Je ne suis pas sûr qu’Hélène Zemmour n’aurait pas été gênée par cette cérémonie, tant ce qu’elle a fait pour nous lui semblait naturel. La dernière fois que je l’ai vue, il y a quelques années, nous avons bavardé ensemble et nous avons évoqué beaucoup de souvenirs de cette période. Son ton était tellement simple et naturel, comme si elle n’avait rien fait d’extraordinaire, comme si le risque n’avait pas existé. Il me semblait presque que nous étions en train d’évoquer le plaisir des bons moments passés ensemble. Pas de souvenirs grandioses, pas de phrases du genre “je suis fière de ce que j’ai fait…”. Et cela c’est la vraie grandeur d’âme de la femme généreuse que nous fêtons aujourd’hui. Et vous, ses enfants et petits-enfants, vous avez le droit d’être fiers d’elle.
Les années ont passé, mais les souvenirs et l’émotion sont toujours là. »
Arrière-petite-fille d’Hélène Zemmour, Mélanie donne lecture du « Badge », poème d’Albert Pesses (Ph. Simone Lévy).

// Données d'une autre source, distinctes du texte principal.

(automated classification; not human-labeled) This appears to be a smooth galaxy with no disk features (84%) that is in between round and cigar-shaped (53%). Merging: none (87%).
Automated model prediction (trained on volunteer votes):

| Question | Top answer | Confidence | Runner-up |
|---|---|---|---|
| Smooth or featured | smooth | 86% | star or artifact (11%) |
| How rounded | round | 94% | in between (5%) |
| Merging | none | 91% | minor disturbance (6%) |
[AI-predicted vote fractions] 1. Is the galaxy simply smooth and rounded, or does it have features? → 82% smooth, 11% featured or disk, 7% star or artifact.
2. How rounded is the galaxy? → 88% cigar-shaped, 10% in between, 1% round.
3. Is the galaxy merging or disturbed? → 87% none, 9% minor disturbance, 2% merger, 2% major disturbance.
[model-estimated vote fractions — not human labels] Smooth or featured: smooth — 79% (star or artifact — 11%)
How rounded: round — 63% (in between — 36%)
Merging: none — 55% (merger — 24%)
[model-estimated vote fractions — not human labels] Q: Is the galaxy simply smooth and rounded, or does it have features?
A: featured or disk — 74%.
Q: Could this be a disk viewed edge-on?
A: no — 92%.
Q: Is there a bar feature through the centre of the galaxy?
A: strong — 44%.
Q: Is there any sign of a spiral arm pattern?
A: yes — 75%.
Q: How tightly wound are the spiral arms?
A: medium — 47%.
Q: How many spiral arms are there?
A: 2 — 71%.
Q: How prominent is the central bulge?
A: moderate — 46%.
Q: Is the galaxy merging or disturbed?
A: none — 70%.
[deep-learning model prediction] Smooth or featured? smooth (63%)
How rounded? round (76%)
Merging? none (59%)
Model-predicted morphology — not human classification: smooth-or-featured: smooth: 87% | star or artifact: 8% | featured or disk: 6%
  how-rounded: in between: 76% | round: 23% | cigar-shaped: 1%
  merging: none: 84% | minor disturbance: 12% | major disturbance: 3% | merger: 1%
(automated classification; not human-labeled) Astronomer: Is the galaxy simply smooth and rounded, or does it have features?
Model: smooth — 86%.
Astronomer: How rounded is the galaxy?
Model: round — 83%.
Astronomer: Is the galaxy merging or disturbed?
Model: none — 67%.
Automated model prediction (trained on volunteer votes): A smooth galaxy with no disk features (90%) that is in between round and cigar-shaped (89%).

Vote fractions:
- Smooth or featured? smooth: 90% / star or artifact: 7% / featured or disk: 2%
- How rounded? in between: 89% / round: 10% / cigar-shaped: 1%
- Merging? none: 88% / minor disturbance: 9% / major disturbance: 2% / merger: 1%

En fin de cette cérémonie à Saint-Florent-sur-Cher, l’arrière-petite-fille de la Juste, Mélanie a prêté sa voix et rendu toute sa jeunesse à Albert Pesses.
Albert Pesses :
– « On m’a donné un badge
Quand j’étais enfant.
On m’a donné un badge
Ce que j’étais content !
Je l’ai cousu ce badge
A la place de mon coeur.
Je l’ai cousu ce badge
Sur mon plus beau vêtement.
Il était beau ce badge
Jaune et bordé de noir.
Il était beau ce badge
Comme un astre vraiment.
La forme d’une étoile
A six branches de surcroît.
La forme d’une étoile
Un mot écrit dedans.
Un mot de quatre lettres
En caractères gras.
Un mot de quatre lettres
Tordues comme des serpents.
On avait marqué JUIF
Au centre lisiblement.
On avait marqué JUIF
Sur mon coeur de sept ans.
C’est un drôle de cadeau
Qu’on m’avait offert là.
C’est un drôle de cadeau
Un passeport étranger.
J’ai failli aller loin
Là où d’autres sont allés.
J’ai failli aller loin
Et partir en fumée.
Je l’ai toujours, ce badge
Sur moi en cas de malheur.
Je l’ai toujours, ce badge
Gravé au même endroit.
Je n’en porte jamais d’autre
Bien qu’on ne le voit pas.
Je n’en porte jamais d’autre
C’est le seul qui me va.
C’est dans cette intention
Qu’on me l’avait donné.
C’est dans cette intention
Moi, je l’ai gardé. »
NOTE :
Nos remerciements pour leurs apports essentiels à Georges Maurel, enfant caché, ainsi qu’à Viviane Saül et à Simone Lévy, du Comité Français pour Yad Vashem.